El labio de George se curvó en una mueca de desprecio.«Estaba escondido. Esos dos se estaban toqueteando».
Danny levantó las manos a la defensiva. «Estábamos terminando nuestro turno, guardando cosas para irnos, y luego todo se fue a la mierda en cuestión de minutos».
«Gritos, disparos, la sirena sonando sin parar», intervino Sam, imitando el aullido de la alarma.
«Con luces rojas destellando y todo, amigo. Entramos en pánico y nos encerramos aquí esperando ayuda».
«Que claramente no llegó», George soltó un bufido burlón.
Los ojos de Billy se entrecerraron mientras se concentraba en la tarea en cuestión.«¿Hace cuánto tiempo fue esto?»
«Un día, dos días como máximo», dijo George.
«¿Cómo sabes eso, hombre? No tenemos relojes aquí», Danny parecía confundido.
«Por las horas en que dormimos, retrasado», replicó George con desdén.
«Tiene sentido», Sam asintió con la cabeza en comprensión.
George volvió su escrutinio hacia Billy.«No nos dijiste tu nombre, chico musculoso, ni qué estás haciendo aquí. No reconozco tu cara».

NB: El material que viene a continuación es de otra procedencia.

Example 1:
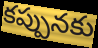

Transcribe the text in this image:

కప్పునకు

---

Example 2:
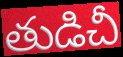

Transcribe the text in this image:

తుడిచీ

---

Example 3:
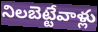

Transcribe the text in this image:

నిలబెట్టేవాళ్లు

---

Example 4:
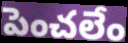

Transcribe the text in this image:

పెంచలేం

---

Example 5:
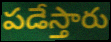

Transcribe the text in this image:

పడేస్తారు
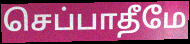
செப்பாதீமே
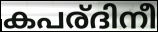
കപര്ദിനീ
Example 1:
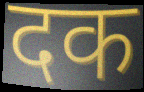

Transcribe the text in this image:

दक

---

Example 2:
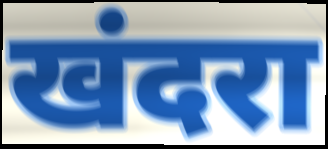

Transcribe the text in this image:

खंदरा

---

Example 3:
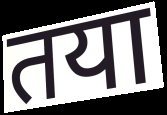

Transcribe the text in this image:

तया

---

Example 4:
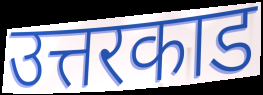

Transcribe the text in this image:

उत्तरकाड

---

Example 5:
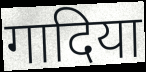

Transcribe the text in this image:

गादिया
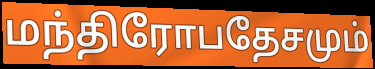
மந்திரோபதேசமும்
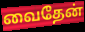
வைதேன்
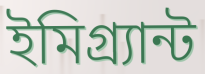
ইমিগ্র্যান্ট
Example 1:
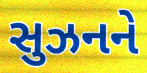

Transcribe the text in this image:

સુઝનને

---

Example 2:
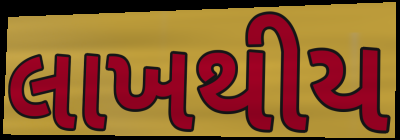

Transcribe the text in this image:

લાખથીય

«Billy Coen. Estaba trasladando a un prisionero, pero nos atacaron en el bosque. Terminamos aquí», Billy respondió de forma breve y concisa.
«¿Entonces eres policía?», preguntó George con insistencia.

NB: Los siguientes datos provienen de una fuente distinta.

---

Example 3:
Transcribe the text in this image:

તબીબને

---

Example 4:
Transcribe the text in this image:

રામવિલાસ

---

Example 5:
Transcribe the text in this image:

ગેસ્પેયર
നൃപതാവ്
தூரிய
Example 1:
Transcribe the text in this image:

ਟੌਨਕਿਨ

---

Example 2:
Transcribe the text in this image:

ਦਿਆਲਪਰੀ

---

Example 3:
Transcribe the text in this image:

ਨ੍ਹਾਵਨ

Billy negó con la cabeza.«Fuerzas armadas. Estaba con una chica de las fuerzas especiales, pero nos separamos. Ella perdió contacto con el resto de su equipo».
«Entonces están muertos», George resopló cínicamente.
Billy ignoró el comentario. «¿Saben si hay alguien más con vida?»
«Escuchamos algunos gritos después de la conmoción inicial, pero no sabriamos decirte», Danny negó con la cabeza con tristeza.
«Estuvimos aquí todo el tiempo», agregó Sam en voz baja.
Billy desplegó un mapa sobre la mesa, sus ojos escanearon rápidamente el mapa. «Estoy tratando de llegar al estacionamiento. Indícame el camino más seguro».
Sam se inclinó para estudiar el mapa.«¿Seguro? Mmm...»
«El comedor debería estar vacío», Danny golpeó la página con el dedo.
«Cafetería, almacén, jaulas, estacionamiento. ¿Cuál es el plan?», George señaló la ruta.
«¿Tienes una llave?», preguntó Billy.
George sacó un juego de llaves de su bolsillo y las balanceó frente a la cara de Billy.
«¿Qué está pasando ahí afuera, amigo?», Sam frunció el ceño preocupado.
«Toma un vehículo y sal de aquí lo más rápido que pueda», la voz de Billy era dura y decidida.
«Todos nosotros, ¿no?», los ojos de George se abrieron con esperanza.
«Seguro», dijo Billy con desdén mientras doblaba el mapa.
«Por favor, hombre. ¿Qué pasó con el grupo de trabajo que está ahí afuera?», presionó Danny con ansiedad. «¿Terroristas?»
Una sonrisa sombría tiró de la boca de Billy. «Vas a desear que fueran terroristas».